Presque un demi-siècle de publicité pour la Golf

Publié le 01 janvier 2020

Depuis ses débuts en 1974, l’histoire de la Golf a été jalonnée par des campagnes publicitaires inventives qui sont restées dans toutes les mémoires. Rencontre avec deux protagonistes de cette saga en Belgique.

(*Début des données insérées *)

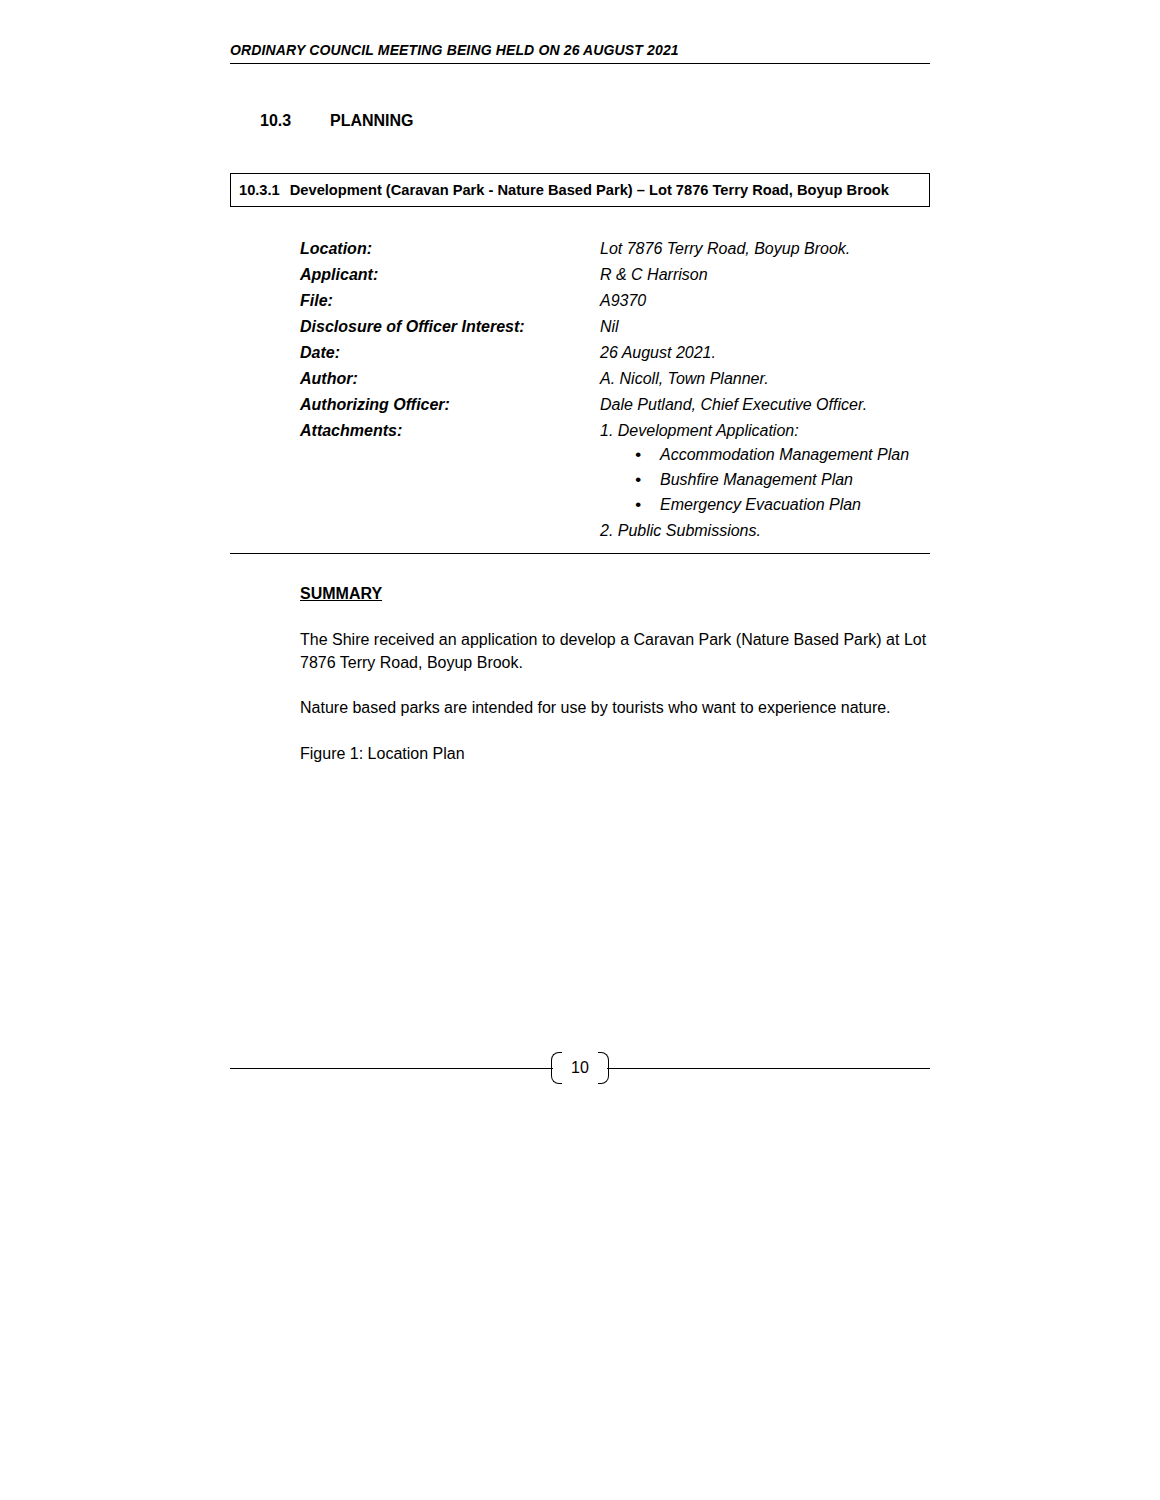ORDINARY COUNCIL MEETING BEING HELD ON 26 AUGUST 2021
10.3 PLANNING
10.3.1 Development (Caravan Park - Nature Based Park) – Lot 7876 Terry Road, Boyup Brook
| Location: | Lot 7876 Terry Road, Boyup Brook. |
| Applicant: | R & C Harrison |
| File: | A9370 |
| Disclosure of Officer Interest: | Nil |
| Date: | 26 August 2021. |
| Author: | A. Nicoll, Town Planner. |
| Authorizing Officer: | Dale Putland, Chief Executive Officer. |
| Attachments: | 1. Development Application: Accommodation Management Plan Bushfire Management Plan Emergency Evacuation Plan 2. Public Submissions. |
SUMMARY
The Shire received an application to develop a Caravan Park (Nature Based Park) at Lot 7876 Terry Road, Boyup Brook.
Nature based parks are intended for use by tourists who want to experience nature.
Figure 1: Location Plan
10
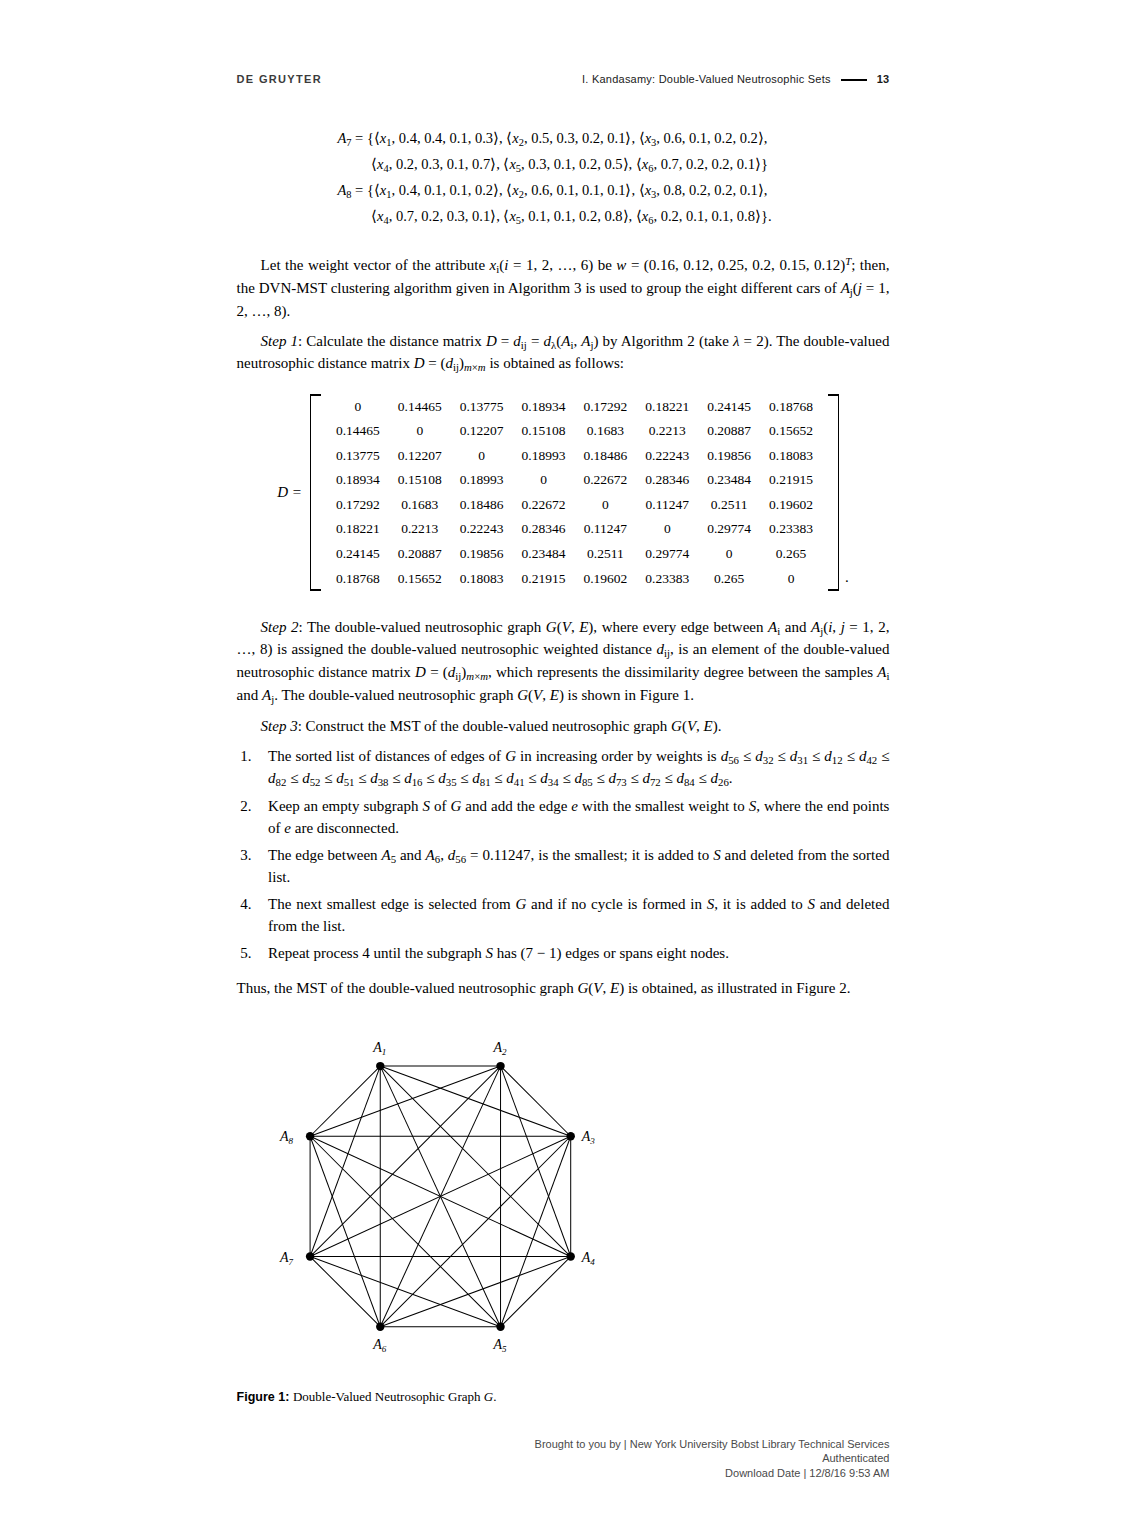DE GRUYTER
I. Kandasamy: Double-Valued Neutrosophic Sets 13
A7 = {⟨x1, 0.4, 0.4, 0.1, 0.3⟩, ⟨x2, 0.5, 0.3, 0.2, 0.1⟩, ⟨x3, 0.6, 0.1, 0.2, 0.2⟩,
⟨x4, 0.2, 0.3, 0.1, 0.7⟩, ⟨x5, 0.3, 0.1, 0.2, 0.5⟩, ⟨x6, 0.7, 0.2, 0.2, 0.1⟩}
A8 = {⟨x1, 0.4, 0.1, 0.1, 0.2⟩, ⟨x2, 0.6, 0.1, 0.1, 0.1⟩, ⟨x3, 0.8, 0.2, 0.2, 0.1⟩,
⟨x4, 0.7, 0.2, 0.3, 0.1⟩, ⟨x5, 0.1, 0.1, 0.2, 0.8⟩, ⟨x6, 0.2, 0.1, 0.1, 0.8⟩}.
Let the weight vector of the attribute xi(i = 1, 2, …, 6) be w = (0.16, 0.12, 0.25, 0.2, 0.15, 0.12)T; then, the DVN-MST clustering algorithm given in Algorithm 3 is used to group the eight different cars of Aj(j = 1, 2, …, 8).
Step 1: Calculate the distance matrix D = dij = dλ(Ai, Aj) by Algorithm 2 (take λ = 2). The double-valued neutrosophic distance matrix D = (dij)m×m is obtained as follows:
D =
| 0 | 0.14465 | 0.13775 | 0.18934 | 0.17292 | 0.18221 | 0.24145 | 0.18768 |
| 0.14465 | 0 | 0.12207 | 0.15108 | 0.1683 | 0.2213 | 0.20887 | 0.15652 |
| 0.13775 | 0.12207 | 0 | 0.18993 | 0.18486 | 0.22243 | 0.19856 | 0.18083 |
| 0.18934 | 0.15108 | 0.18993 | 0 | 0.22672 | 0.28346 | 0.23484 | 0.21915 |
| 0.17292 | 0.1683 | 0.18486 | 0.22672 | 0 | 0.11247 | 0.2511 | 0.19602 |
| 0.18221 | 0.2213 | 0.22243 | 0.28346 | 0.11247 | 0 | 0.29774 | 0.23383 |
| 0.24145 | 0.20887 | 0.19856 | 0.23484 | 0.2511 | 0.29774 | 0 | 0.265 |
| 0.18768 | 0.15652 | 0.18083 | 0.21915 | 0.19602 | 0.23383 | 0.265 | 0 |
.
Step 2: The double-valued neutrosophic graph G(V, E), where every edge between Ai and Aj(i, j = 1, 2, …, 8) is assigned the double-valued neutrosophic weighted distance dij, is an element of the double-valued neutrosophic distance matrix D = (dij)m×m, which represents the dissimilarity degree between the samples Ai and Aj. The double-valued neutrosophic graph G(V, E) is shown in Figure 1.
Step 3: Construct the MST of the double-valued neutrosophic graph G(V, E).
The sorted list of distances of edges of G in increasing order by weights is d56 ≤ d32 ≤ d31 ≤ d12 ≤ d42 ≤ d82 ≤ d52 ≤ d51 ≤ d38 ≤ d16 ≤ d35 ≤ d81 ≤ d41 ≤ d34 ≤ d85 ≤ d73 ≤ d72 ≤ d84 ≤ d26.
Keep an empty subgraph S of G and add the edge e with the smallest weight to S, where the end points of e are disconnected.
The edge between A5 and A6, d56 = 0.11247, is the smallest; it is added to S and deleted from the sorted list.
The next smallest edge is selected from G and if no cycle is formed in S, it is added to S and deleted from the list.
Repeat process 4 until the subgraph S has (7 − 1) edges or spans eight nodes.
Thus, the MST of the double-valued neutrosophic graph G(V, E) is obtained, as illustrated in Figure 2.
octagon vertices coordinates: A1 (110,40) A2 (230,40) A3 (300,110) A4 (300,230) A5 (230,300) A6 (110,300) A7 (40,230) A8 (40,110) A1 A2 A3 A4 A5 A6 A7 A8
Figure 1: Double-Valued Neutrosophic Graph G.
Brought to you by | New York University Bobst Library Technical Services
Authenticated
Download Date | 12/8/16 9:53 AM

« J’ai été engagé début 1974 pour prendre en charge la campagne de lancement de la Golf en Belgique, lance André Lequime. C’était une année absolument cruciale pour Volkswagen car la marque était quelque peu en recherche d’identité. La Coccinelle était déjà sur le marché depuis plus de 25 ans et toutes les tentatives pour la remplacer s’étaient soldées par de relatifs échecs commerciaux ». Au début des années ‘70, la K70, la 411 et la 412, bien que dotées de qualités et d’innovations évidentes, ne rencontrent pas le succès. Cependant, Volkswagen a un atout de charme dans sa manche : une voiture compacte à hayon, avec un moteur refroidi par eau monté à l’avant, jouant la carte de la modernité et de la séduction. Vous l’avez deviné, il s’agit de la Golf ! Passionné de voitures, André Lequime n’avait cependant jamais travaillé dans l’automobile auparavant. C’est donc dénué de toute expérience en la matière qu’il a été embauché pour promouvoir le nouveau modèle de Volkswagen. « Cette voiture m’a fasciné directement », explique-t-il. « Non seulement elle était totalement novatrice, mais en plus elle était universelle. La Golf était une voiture qui s’adressait à toutes et à tous, quelle que soit la génération et sans distinction de condition sociale. Nous avons voulu en faire la digne descendante de la Coccinelle en ne donnant aucune image spécifique à son (sa) conducteur(trice) ».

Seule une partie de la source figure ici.